▶ YOUR GOAL
Pictures aside, each entry has to be returned exactly as it stands.

________________

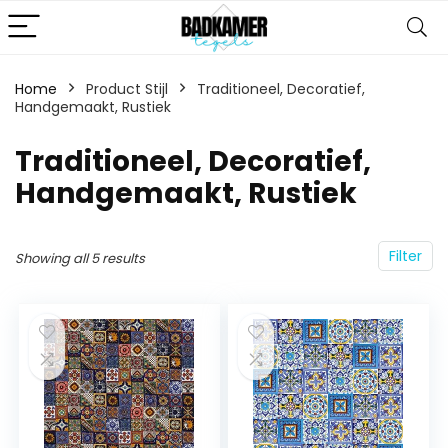
Home
Product Stijl
‎Traditioneel, Decoratief,
Handgemaakt, Rustiek
‎Traditioneel, Decoratief,
Handgemaakt, Rustiek
Filter
Showing all 5 results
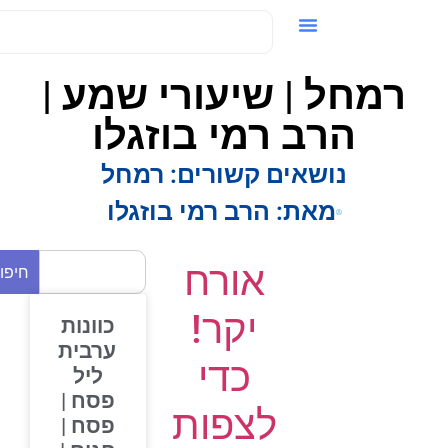
ידאו / VOD
רמחל | שיעורי שמע |
הרב רמי בוזגלו
נושאים קשורים:
רמחל
מאת:
הרב רמי בוזגלו
אורח
חיפוש
יקר!
כוונות
ערבית
כדי
ליל
פסח |
לצפות
פסח |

________________

▶ TASK ANSWER
Home
Product Stijl
‎Traditioneel, Decoratief,
Handgemaakt, Rustiek
‎Traditioneel, Decoratief,
Handgemaakt, Rustiek
Filter
Showing all 5 results
ידאו / VOD
רמחל | שיעורי שמע |
הרב רמי בוזגלו
נושאים קשורים:
רמחל
מאת:
הרב רמי בוזגלו
אורח
חיפוש
יקר!
כוונות
ערבית
כדי
ליל
פסח |
לצפות
פסח |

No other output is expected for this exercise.